▶ **Directions for this task**
Find where "Введите код, указанный" appears in the records below, then return that line and every later line exactly, stopping only at the last line.

*** Opening of Excerpted records ***

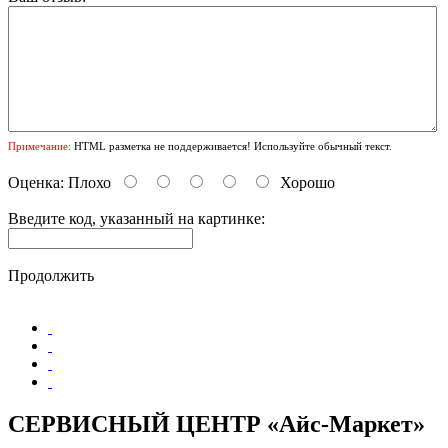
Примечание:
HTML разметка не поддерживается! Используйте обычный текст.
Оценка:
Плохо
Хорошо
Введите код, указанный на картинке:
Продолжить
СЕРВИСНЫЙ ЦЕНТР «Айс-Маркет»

*** Close of Excerpted records ***

▶ **Solution to this exercise**
Введите код, указанный на картинке:
Продолжить
СЕРВИСНЫЙ ЦЕНТР «Айс-Маркет»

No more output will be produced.